Entries shown -
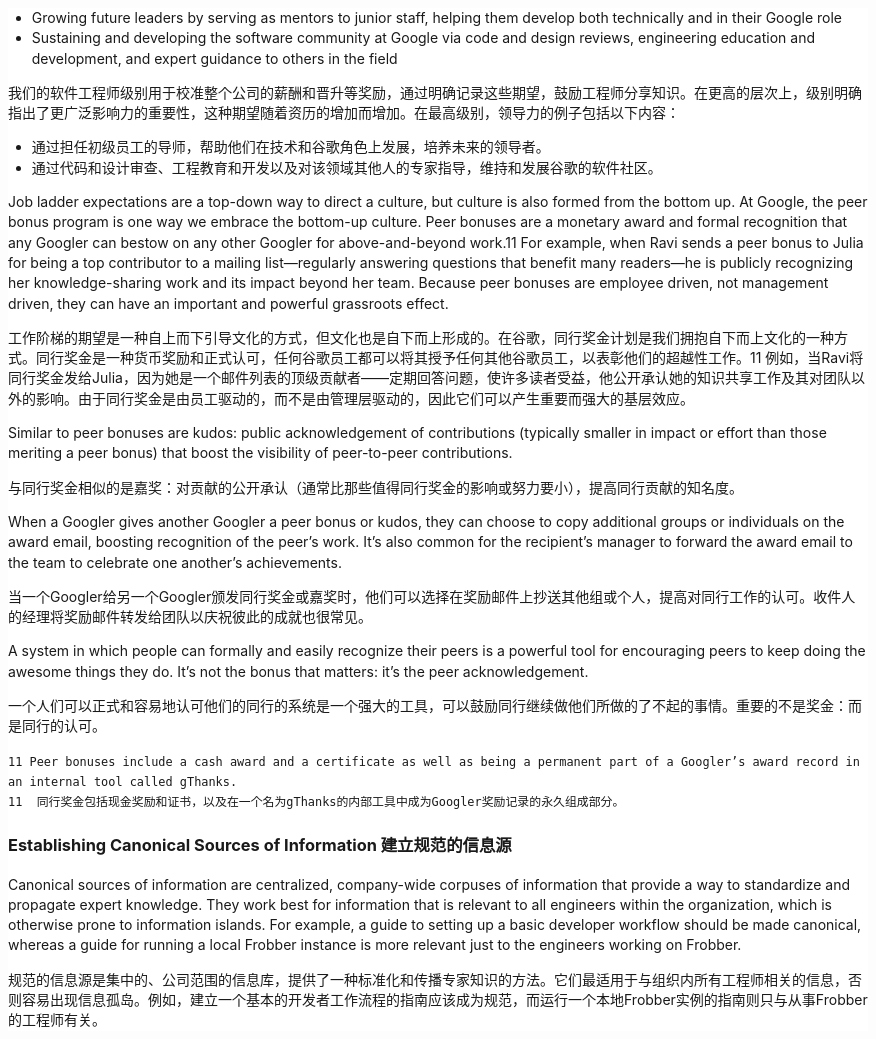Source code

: - Growing future leaders by serving as mentors to junior staff, helping them develop both technically and in their Google role
- Sustaining and developing the software community at Google via code and design reviews, engineering education and development, and expert guidance to others in the field

我们的软件工程师级别用于校准整个公司的薪酬和晋升等奖励，通过明确记录这些期望，鼓励工程师分享知识。在更高的层次上，级别明确指出了更广泛影响力的重要性，这种期望随着资历的增加而增加。在最高级别，领导力的例子包括以下内容：

-   通过担任初级员工的导师，帮助他们在技术和谷歌角色上发展，培养未来的领导者。
-   通过代码和设计审查、工程教育和开发以及对该领域其他人的专家指导，维持和发展谷歌的软件社区。

Job ladder expectations are a top-down way to direct a culture, but culture is also formed from the bottom up. At Google, the peer bonus program is one way we embrace the bottom-up culture. Peer bonuses are a monetary award and formal recognition that any Googler can bestow on any other Googler for above-and-beyond work.11 For example, when Ravi sends a peer bonus to Julia for being a top contributor to a mailing list—regularly answering questions that benefit many readers—he is publicly recognizing her knowledge-sharing work and its impact beyond her team. Because peer bonuses are employee driven, not management driven, they can have an important and powerful grassroots effect.

工作阶梯的期望是一种自上而下引导文化的方式，但文化也是自下而上形成的。在谷歌，同行奖金计划是我们拥抱自下而上文化的一种方式。同行奖金是一种货币奖励和正式认可，任何谷歌员工都可以将其授予任何其他谷歌员工，以表彰他们的超越性工作。11 例如，当Ravi将同行奖金发给Julia，因为她是一个邮件列表的顶级贡献者——定期回答问题，使许多读者受益，他公开承认她的知识共享工作及其对团队以外的影响。由于同行奖金是由员工驱动的，而不是由管理层驱动的，因此它们可以产生重要而强大的基层效应。

Similar to peer bonuses are kudos: public acknowledgement of contributions (typically smaller in impact or effort than those meriting a peer bonus) that boost the visibility of peer-to-peer contributions.

与同行奖金相似的是嘉奖：对贡献的公开承认（通常比那些值得同行奖金的影响或努力要小），提高同行贡献的知名度。

When a Googler gives another Googler a peer bonus or kudos, they can choose to copy additional groups or individuals on the award email, boosting recognition of the peer’s work. It’s also common for the recipient’s manager to forward the award email to the team to celebrate one another’s achievements.

当一个Googler给另一个Googler颁发同行奖金或嘉奖时，他们可以选择在奖励邮件上抄送其他组或个人，提高对同行工作的认可。收件人的经理将奖励邮件转发给团队以庆祝彼此的成就也很常见。

A system in which people can formally and easily recognize their peers is a powerful tool for encouraging peers to keep doing the awesome things they do. It’s not the bonus that matters: it’s the peer acknowledgement.

一个人们可以正式和容易地认可他们的同行的系统是一个强大的工具，可以鼓励同行继续做他们所做的了不起的事情。重要的不是奖金：而是同行的认可。

```
11 Peer bonuses include a cash award and a certificate as well as being a permanent part of a Googler’s award record in an internal tool called gThanks.
11  同行奖金包括现金奖励和证书，以及在一个名为gThanks的内部工具中成为Googler奖励记录的永久组成部分。
```

### Establishing Canonical Sources of Information 建立规范的信息源
Canonical sources of information are centralized, company-wide corpuses of information that provide a way to standardize and propagate expert knowledge. They work best for information that is relevant to all engineers within the organization, which is otherwise prone to information islands. For example, a guide to setting up a basic developer workflow should be made canonical, whereas a guide for running a local Frobber instance is more relevant just to the engineers working on Frobber.

规范的信息源是集中的、公司范围的信息库，提供了一种标准化和传播专家知识的方法。它们最适用于与组织内所有工程师相关的信息，否则容易出现信息孤岛。例如，建立一个基本的开发者工作流程的指南应该成为规范，而运行一个本地Frobber实例的指南则只与从事Frobber的工程师有关。
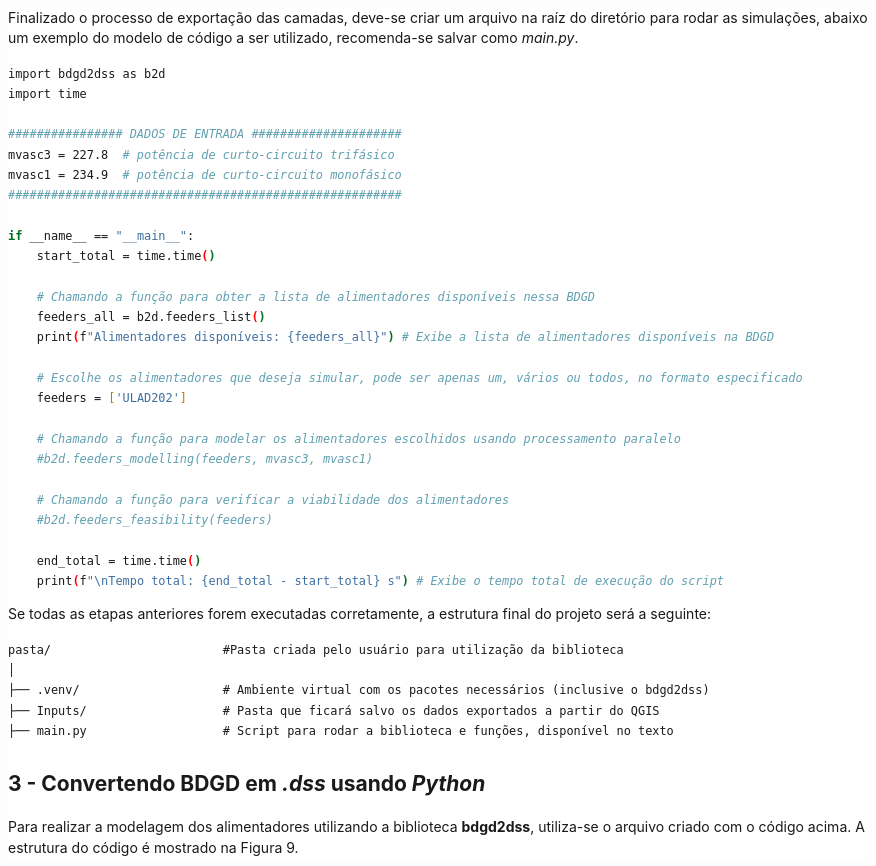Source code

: Finalizado o processo de exportação das camadas, deve-se criar um arquivo na raíz do diretório para rodar as simulações, abaixo um exemplo do modelo de código a ser utilizado, recomenda-se salvar como *main.py*.

```bash
import bdgd2dss as b2d
import time

################ DADOS DE ENTRADA #####################
mvasc3 = 227.8  # potência de curto-circuito trifásico
mvasc1 = 234.9  # potência de curto-circuito monofásico
#######################################################

if __name__ == "__main__":
    start_total = time.time()

    # Chamando a função para obter a lista de alimentadores disponíveis nessa BDGD
    feeders_all = b2d.feeders_list()
    print(f"Alimentadores disponíveis: {feeders_all}") # Exibe a lista de alimentadores disponíveis na BDGD
    
    # Escolhe os alimentadores que deseja simular, pode ser apenas um, vários ou todos, no formato especificado
    feeders = ['ULAD202']

    # Chamando a função para modelar os alimentadores escolhidos usando processamento paralelo
    #b2d.feeders_modelling(feeders, mvasc3, mvasc1)

    # Chamando a função para verificar a viabilidade dos alimentadores
    #b2d.feeders_feasibility(feeders)

    end_total = time.time()
    print(f"\nTempo total: {end_total - start_total} s") # Exibe o tempo total de execução do script
```

Se todas as etapas anteriores forem executadas corretamente, a estrutura final do projeto será a seguinte:

```plaintext
pasta/                        #Pasta criada pelo usuário para utilização da biblioteca
│
├── .venv/                    # Ambiente virtual com os pacotes necessários (inclusive o bdgd2dss)
├── Inputs/                   # Pasta que ficará salvo os dados exportados a partir do QGIS
├── main.py                   # Script para rodar a biblioteca e funções, disponível no texto
```

## 3 - Convertendo BDGD em *.dss* usando *Python*

Para realizar a modelagem dos alimentadores utilizando a biblioteca **bdgd2dss**, utiliza-se o arquivo criado com o código acima. A estrutura do código é mostrado na Figura 9.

How to complete this task - Pictures are to be left out; the rest of the listing should be printed exactly.

Result of this task -
Source code

: - Growing future leaders by serving as mentors to junior staff, helping them develop both technically and in their Google role
- Sustaining and developing the software community at Google via code and design reviews, engineering education and development, and expert guidance to others in the field

我们的软件工程师级别用于校准整个公司的薪酬和晋升等奖励，通过明确记录这些期望，鼓励工程师分享知识。在更高的层次上，级别明确指出了更广泛影响力的重要性，这种期望随着资历的增加而增加。在最高级别，领导力的例子包括以下内容：

-   通过担任初级员工的导师，帮助他们在技术和谷歌角色上发展，培养未来的领导者。
-   通过代码和设计审查、工程教育和开发以及对该领域其他人的专家指导，维持和发展谷歌的软件社区。

Job ladder expectations are a top-down way to direct a culture, but culture is also formed from the bottom up. At Google, the peer bonus program is one way we embrace the bottom-up culture. Peer bonuses are a monetary award and formal recognition that any Googler can bestow on any other Googler for above-and-beyond work.11 For example, when Ravi sends a peer bonus to Julia for being a top contributor to a mailing list—regularly answering questions that benefit many readers—he is publicly recognizing her knowledge-sharing work and its impact beyond her team. Because peer bonuses are employee driven, not management driven, they can have an important and powerful grassroots effect.

工作阶梯的期望是一种自上而下引导文化的方式，但文化也是自下而上形成的。在谷歌，同行奖金计划是我们拥抱自下而上文化的一种方式。同行奖金是一种货币奖励和正式认可，任何谷歌员工都可以将其授予任何其他谷歌员工，以表彰他们的超越性工作。11 例如，当Ravi将同行奖金发给Julia，因为她是一个邮件列表的顶级贡献者——定期回答问题，使许多读者受益，他公开承认她的知识共享工作及其对团队以外的影响。由于同行奖金是由员工驱动的，而不是由管理层驱动的，因此它们可以产生重要而强大的基层效应。

Similar to peer bonuses are kudos: public acknowledgement of contributions (typically smaller in impact or effort than those meriting a peer bonus) that boost the visibility of peer-to-peer contributions.

与同行奖金相似的是嘉奖：对贡献的公开承认（通常比那些值得同行奖金的影响或努力要小），提高同行贡献的知名度。

When a Googler gives another Googler a peer bonus or kudos, they can choose to copy additional groups or individuals on the award email, boosting recognition of the peer’s work. It’s also common for the recipient’s manager to forward the award email to the team to celebrate one another’s achievements.

当一个Googler给另一个Googler颁发同行奖金或嘉奖时，他们可以选择在奖励邮件上抄送其他组或个人，提高对同行工作的认可。收件人的经理将奖励邮件转发给团队以庆祝彼此的成就也很常见。

A system in which people can formally and easily recognize their peers is a powerful tool for encouraging peers to keep doing the awesome things they do. It’s not the bonus that matters: it’s the peer acknowledgement.

一个人们可以正式和容易地认可他们的同行的系统是一个强大的工具，可以鼓励同行继续做他们所做的了不起的事情。重要的不是奖金：而是同行的认可。

```
11 Peer bonuses include a cash award and a certificate as well as being a permanent part of a Googler’s award record in an internal tool called gThanks.
11  同行奖金包括现金奖励和证书，以及在一个名为gThanks的内部工具中成为Googler奖励记录的永久组成部分。
```

### Establishing Canonical Sources of Information 建立规范的信息源
Canonical sources of information are centralized, company-wide corpuses of information that provide a way to standardize and propagate expert knowledge. They work best for information that is relevant to all engineers within the organization, which is otherwise prone to information islands. For example, a guide to setting up a basic developer workflow should be made canonical, whereas a guide for running a local Frobber instance is more relevant just to the engineers working on Frobber.

规范的信息源是集中的、公司范围的信息库，提供了一种标准化和传播专家知识的方法。它们最适用于与组织内所有工程师相关的信息，否则容易出现信息孤岛。例如，建立一个基本的开发者工作流程的指南应该成为规范，而运行一个本地Frobber实例的指南则只与从事Frobber的工程师有关。
Source code

: Finalizado o processo de exportação das camadas, deve-se criar um arquivo na raíz do diretório para rodar as simulações, abaixo um exemplo do modelo de código a ser utilizado, recomenda-se salvar como *main.py*.

```bash
import bdgd2dss as b2d
import time

################ DADOS DE ENTRADA #####################
mvasc3 = 227.8  # potência de curto-circuito trifásico
mvasc1 = 234.9  # potência de curto-circuito monofásico
#######################################################

if __name__ == "__main__":
    start_total = time.time()

    # Chamando a função para obter a lista de alimentadores disponíveis nessa BDGD
    feeders_all = b2d.feeders_list()
    print(f"Alimentadores disponíveis: {feeders_all}") # Exibe a lista de alimentadores disponíveis na BDGD
    
    # Escolhe os alimentadores que deseja simular, pode ser apenas um, vários ou todos, no formato especificado
    feeders = ['ULAD202']

    # Chamando a função para modelar os alimentadores escolhidos usando processamento paralelo
    #b2d.feeders_modelling(feeders, mvasc3, mvasc1)

    # Chamando a função para verificar a viabilidade dos alimentadores
    #b2d.feeders_feasibility(feeders)

    end_total = time.time()
    print(f"\nTempo total: {end_total - start_total} s") # Exibe o tempo total de execução do script
```

Se todas as etapas anteriores forem executadas corretamente, a estrutura final do projeto será a seguinte:

```plaintext
pasta/                        #Pasta criada pelo usuário para utilização da biblioteca
│
├── .venv/                    # Ambiente virtual com os pacotes necessários (inclusive o bdgd2dss)
├── Inputs/                   # Pasta que ficará salvo os dados exportados a partir do QGIS
├── main.py                   # Script para rodar a biblioteca e funções, disponível no texto
```

## 3 - Convertendo BDGD em *.dss* usando *Python*

Para realizar a modelagem dos alimentadores utilizando a biblioteca **bdgd2dss**, utiliza-se o arquivo criado com o código acima. A estrutura do código é mostrado na Figura 9.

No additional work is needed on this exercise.